Task details: Exactly the line that contains "Non-municipal draft water" and the lines following it to the end of the data are to be reproduced, and nothing more.

(Saved entries)
___
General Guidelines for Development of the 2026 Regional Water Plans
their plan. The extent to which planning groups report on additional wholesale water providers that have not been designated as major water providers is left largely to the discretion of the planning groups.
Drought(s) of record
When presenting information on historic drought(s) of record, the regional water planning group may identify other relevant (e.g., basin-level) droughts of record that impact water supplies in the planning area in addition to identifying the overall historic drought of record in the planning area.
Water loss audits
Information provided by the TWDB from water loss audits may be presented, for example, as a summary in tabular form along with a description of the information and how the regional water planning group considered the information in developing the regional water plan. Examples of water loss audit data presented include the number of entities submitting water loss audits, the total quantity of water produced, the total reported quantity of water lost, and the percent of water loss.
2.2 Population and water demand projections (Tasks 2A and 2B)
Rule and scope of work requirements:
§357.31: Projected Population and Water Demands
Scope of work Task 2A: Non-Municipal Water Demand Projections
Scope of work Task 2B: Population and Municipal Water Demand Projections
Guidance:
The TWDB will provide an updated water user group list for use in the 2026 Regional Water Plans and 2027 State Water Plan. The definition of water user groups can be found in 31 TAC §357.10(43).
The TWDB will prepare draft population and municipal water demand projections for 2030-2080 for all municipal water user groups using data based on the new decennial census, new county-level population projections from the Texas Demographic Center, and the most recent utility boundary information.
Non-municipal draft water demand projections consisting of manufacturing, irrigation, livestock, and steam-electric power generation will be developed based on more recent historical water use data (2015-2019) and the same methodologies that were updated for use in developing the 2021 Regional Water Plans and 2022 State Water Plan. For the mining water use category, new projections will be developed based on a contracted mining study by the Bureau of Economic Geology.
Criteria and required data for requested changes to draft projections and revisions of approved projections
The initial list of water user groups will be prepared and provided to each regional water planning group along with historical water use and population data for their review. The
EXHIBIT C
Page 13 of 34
___
Task output:
Non-municipal draft water demand projections consisting of manufacturing, irrigation, livestock, and steam-electric power generation will be developed based on more recent historical water use data (2015-2019) and the same methodologies that were updated for use in developing the 2021 Regional Water Plans and 2022 State Water Plan. For the mining water use category, new projections will be developed based on a contracted mining study by the Bureau of Economic Geology.
Criteria and required data for requested changes to draft projections and revisions of approved projections
The initial list of water user groups will be prepared and provided to each regional water planning group along with historical water use and population data for their review. The
EXHIBIT C
Page 13 of 34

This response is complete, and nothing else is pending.